Tunisie : l’OTD entre l’urgence des réformes et les wishful thinking

Un conseil ministériel restreint (CMR) tenu mardi soir, 8 septembre 2024, au Palais de la Kasbah, sous la présidence du chef du gouvernement, Kamel Maddouri, a été consacré à l’examen de la situation de l’Office des terres domaniales (OTD) et des moyens permettant de promouvoir ses activités. Où en est aujourd’hui cette entreprise publique qui gère, plutôt mal, d’immenses terres agricoles parmi les meilleures du pays ?

Imed Bahri

Selon un rapport officiel sur les entreprises publiques, l’OTD présente, pour l’année 2019, un endettement de 148,8 millions de dinars (MDT), dont 49,4 MDT envers les caisses sociales et 48,5 MDT envers les banques. La même année 2019, il affiche un résultat négatif de -27,7 MDT et un résultat reporté de -144,9 MDT. Ces déficits se sont, sans doute, aggravés au cours des cinq dernières années, puisque les réformes structurelles tardent à être mises en œuvre et les blocages de toutes sortes persistent, sans parler d’une gestion à la petite semaine sans perspectives ni objectifs quantifiés.

«L’OTD embauche près de 4000 agents permanents (et presque autant de personnel saisonnier payé par les agro-combinats) et les frais du personnel représentent 84 MDT soit près de 50% des frais d’exploitation», note l’agronome Ridha Bergaoui dans un article publié dans Leaders. Il ajoute : «Les difficultés financières, l’importante charge du personnel et le manque d’investissement ont entrainé une dégradation des infrastructures, des bâtiments et des équipements et des conditions de travail difficiles et peu favorables à la production».

Voilà pour la réalité des choses. Pour les habituels inchallah et wishful thinking qui ne font pas manger leur homme, on se réfèrera au communiqué du Premier ministère rendant compte du CMR d’hier soir qui parle d’«un train de mesures visant à permettre à cette entreprise publique de s’acquitter au mieux de ses engagements financiers et partant, de renforcer sa disposition à relever les défis de la saison agricole 2024-2025», sans donner plus de précisions sur ces mesures ni sur les résultats que l’on en attend à court et moyen terme.

On apprend aussi qu’«il a été également convenu de parachever l’élaboration du plan d’affaires fin d’octobre courant, et ce, conformément à une vision stratégique ambitieuse qui table sur le développement des activités économiques de l’OTD, la promotion de son impact social et la modernisation de ses méthodes et mécanismes de production.»

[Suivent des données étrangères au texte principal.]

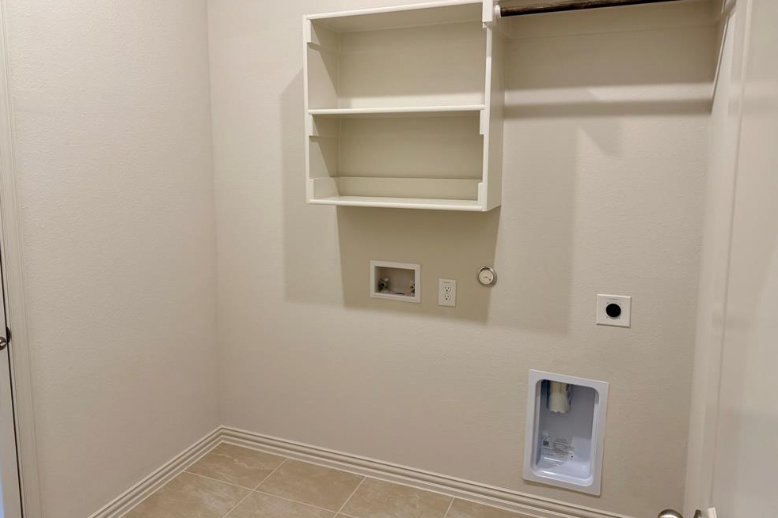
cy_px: 221
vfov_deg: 49.4
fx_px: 562
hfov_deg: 69.4
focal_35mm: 26
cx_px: 378
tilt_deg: -7.5
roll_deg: +0.8
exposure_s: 1/120
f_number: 1.78
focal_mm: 6.76
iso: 200
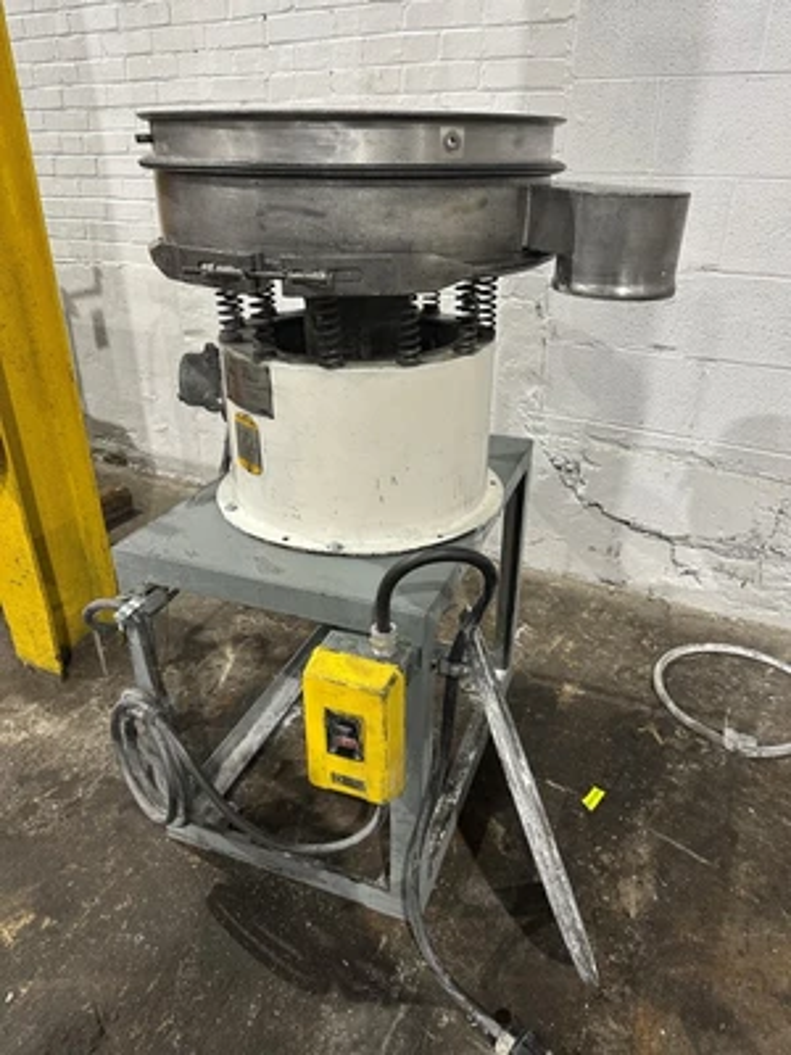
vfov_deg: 71.6
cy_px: 528
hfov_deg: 56.8
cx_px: 396
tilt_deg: -27.5
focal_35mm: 24
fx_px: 731
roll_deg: -0.5
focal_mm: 6.86
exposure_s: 1/60
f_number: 1.78
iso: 250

Le communiqué parle vaguement de «mesures financières et structurelles visant dans leur substance à promouvoir le rôle de l’OTD, à préserver sa vocation sociale et économique et à développer sa rentabilité», laquelle rentabilité est aujourd’hui sujette à de sérieuses interrogations.

Que des promesses et des généralités qui n’engagent que ceux qui y croient ! Et qui signifient qu’on est encore au stade des «visions» et des «planifications», alors que les difficultés dont souffre l’OTD remontent au début des années 2000, ce dont témoignent les différents rapports d’institutions publiques de référence, comme la Cour des comptes. Et que les problèmes ont été dûment identifiés et des solutions préconisées par les experts et qui n’attendent que d’être mis en œuvre.

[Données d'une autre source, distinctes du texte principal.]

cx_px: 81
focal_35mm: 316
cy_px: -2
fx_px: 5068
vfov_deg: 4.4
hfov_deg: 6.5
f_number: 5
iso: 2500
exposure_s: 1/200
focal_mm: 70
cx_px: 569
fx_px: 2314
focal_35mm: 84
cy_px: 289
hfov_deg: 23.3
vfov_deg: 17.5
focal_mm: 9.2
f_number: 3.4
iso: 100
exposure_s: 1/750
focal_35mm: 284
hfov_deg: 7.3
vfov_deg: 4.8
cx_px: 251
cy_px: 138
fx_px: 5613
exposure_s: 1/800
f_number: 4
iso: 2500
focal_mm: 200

Il faut dire que le changement des ministres en charge des secteurs concernés (Agriculture, Domaines de l’Etat, Finance, etc.), pratiquement au rythme d’un ministre tous des deux ans depuis 2011, n’aide pas à garantir la continuité nécessaire pour la mise en œuvre des réformes.

Nous citons ici, à titre indicatif, les conclusions de l’article ci-haut cité de Ridha Bergaoui qui écrit : «L’OTD dispose d’une excellente équipe de techniciens bien formés et qui possède une très longue expérience en matière de conduite technique aussi bien des cultures que des élevages. Il sera toutefois nécessaire de recycler et de mettre à jour les staffs techniques pour les tenir au courant des avancées technologiques et améliorer l’efficacité de leur travail.»

Afin d’améliorer la gestion des terres domaniales non structurées, soit 157 000 ha, répartis sur 25 complexes agricoles (CA), 3 unités agroalimentaires et 2 centres avicoles, l’auteur souligne la nécessité d’assainir la situation financière des CA et annuler leurs dettes, de réorganiser ces CA en fermes à taille humaine plus faciles à gérer, de pousser vers la création de projets de partenariat public-privé, de revoir le décret n°2001-82 du 5 janvier 2001 pour plus d’autonomie technique et financière des CA et de motiver le personnel et le faire participer plus dans la gestion des CA.